*** Exercise passage ***

Choice via AI

This paper proposes a model of choice via agentic artificial intelligence (AI). A key feature is that the AI may misinterpret a menu before recommending what to choose. A single acyclicity condition guarantees that there is a monotonic interpretation and a strict preference relation that together rationalize the AI’s recommendations. Since this preference is in general not unique, there is no safeguard against it misaligning with that of a decision maker. What enables the verification of such AI alignment is interpretations satisfying double monotonicity. Indeed, double monotonicity ensures full identifiability and internal consistency. But, an additional idempotence property is required to guarantee that recommendations are fully rational and remain grounded within the original feasible set.

💡 Research Summary

The paper develops a formal model of choice when a decision‑maker (DM) consults an artificial‑intelligence (AI) agent that may misinterpret the menu of available alternatives. The authors introduce an “interpretation operator” I that maps each observed choice problem S (a non‑empty subset of a finite set X) into a possibly distorted set I(S). The only requirement on I is monotonicity (IM): if S⊆T then I(S)⊆I(T). The AI then selects the most preferred element from I(S) according to a strict preference relation ≻ on X. A choice function c is said to be an Agentic AI Choice (AIC) if there exist I and ≻ such that c(S) = argmax_{x∈I(S)} ≻ x for every S.

*** End of Exercise passage ***

[Task requirements]: Continue the research summary of the agentic AI choice model, starting right after its definition of an Agentic AI Choice.

*** Stored data ***

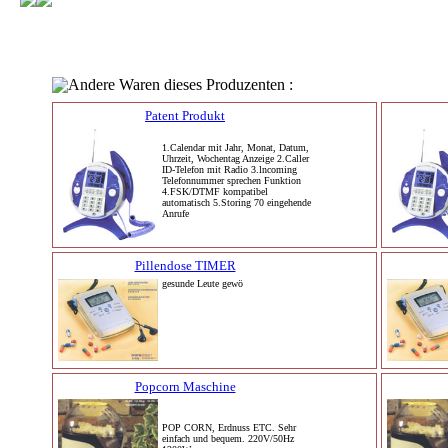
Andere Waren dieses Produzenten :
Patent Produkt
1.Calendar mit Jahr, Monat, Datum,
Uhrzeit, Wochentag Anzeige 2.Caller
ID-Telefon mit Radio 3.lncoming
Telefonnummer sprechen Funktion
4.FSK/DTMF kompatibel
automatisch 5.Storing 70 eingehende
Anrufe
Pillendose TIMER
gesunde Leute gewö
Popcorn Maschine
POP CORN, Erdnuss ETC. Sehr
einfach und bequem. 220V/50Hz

*** End of Stored data ***
*** Stored data ***

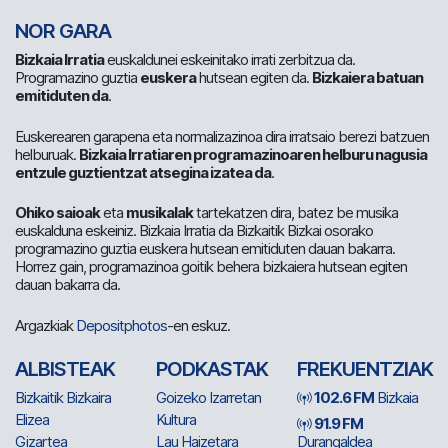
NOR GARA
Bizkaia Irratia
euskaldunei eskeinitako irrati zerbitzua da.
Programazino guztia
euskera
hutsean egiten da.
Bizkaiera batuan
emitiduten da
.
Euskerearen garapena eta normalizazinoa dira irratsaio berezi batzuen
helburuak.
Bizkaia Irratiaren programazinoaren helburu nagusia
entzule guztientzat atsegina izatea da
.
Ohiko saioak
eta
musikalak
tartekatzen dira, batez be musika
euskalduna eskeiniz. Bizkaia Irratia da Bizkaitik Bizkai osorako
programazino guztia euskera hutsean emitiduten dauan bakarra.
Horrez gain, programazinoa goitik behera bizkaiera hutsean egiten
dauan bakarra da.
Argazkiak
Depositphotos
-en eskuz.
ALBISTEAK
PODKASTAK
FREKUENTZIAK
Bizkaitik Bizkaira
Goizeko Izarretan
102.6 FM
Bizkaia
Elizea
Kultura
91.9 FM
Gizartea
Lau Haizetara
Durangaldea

*** End of Stored data ***

[Expected answer]:
The first major result shows that a single behavioral axiom, No Shifted Cycles (NSC), exactly characterizes AICs. NSC is a variant of classic acyclicity: for any chain of subsets S_i⊂T_i with c(S_i)=x_i and c(T_i)=x_{i+1}, it must never happen that c(T_{n+1})=x_1. Theorem 3 proves that any choice function satisfying NSC can be represented by some monotone I and strict ≻, and conversely any such representation yields a function obeying NSC. Thus, even when the AI misinterprets menus, the observed choices are rationalizable as long as they avoid shifted cycles.

Next, the authors examine identifiability. From NSC alone, the underlying preference ≻ is not unique. They define a “revealed preference” relation: x ≻ y if there exist subsets S⊂T with c(T)=x and c(S)=y. Its transitive closure ≻* captures exactly the set of pairs that are preferred under every possible (I, ≻) representation (Proposition 5). Hence, the data reveal a partial order that is always acyclic, but many extensions of this order may still rationalize the same data.

Similarly, the interpretation operator is not uniquely pinned down by NSC. The authors construct a “revealed consideration” operator I* where x∈I*(T) iff x is chosen from some proper subset S⊂T. Proposition 7 shows that I* coincides with the true I for all representations consistent with the data. Nonetheless, multiple I’s can generate the same observed choices.

To achieve full identification, the paper introduces Double Monotonicity (TDM). TDM requires that the mapping I be an order‑isomorphism between the lattice of subsets of X and the lattice of interpreted sets: I(S)⊆I(T) ⇔ S⊆T. This stronger condition forces a unique interpretation operator, eliminating the ambiguity left by simple monotonicity. When a choice function satisfies NSC and its associated I meets TDM, the function is called a Rational AI Agent’s Choice (RAIC). RAIC thus combines the classic rationality conditions (no cycles, no choice reversals) with a perfectly aligned interpretation of the menu.

Finally, the authors argue that rationality alone is insufficient for alignment because an AI could still recommend an alternative that lies outside the feasible set X. They therefore add an Idempotence condition: I(I(S)) = I(S) for all S. Idempotence guarantees that the interpreted set is already “grounded” and that the AI’s recommendation never leaves the original feasible universe. With NSC, TDM, and Idempotence, the choice function satisfies the Weak Axiom of Revealed Preference (WARP), the standard test for rational choice in economics. Consequently, the AI’s recommendations are both internally consistent and externally aligned with the DM’s true preferences and the real-world constraints.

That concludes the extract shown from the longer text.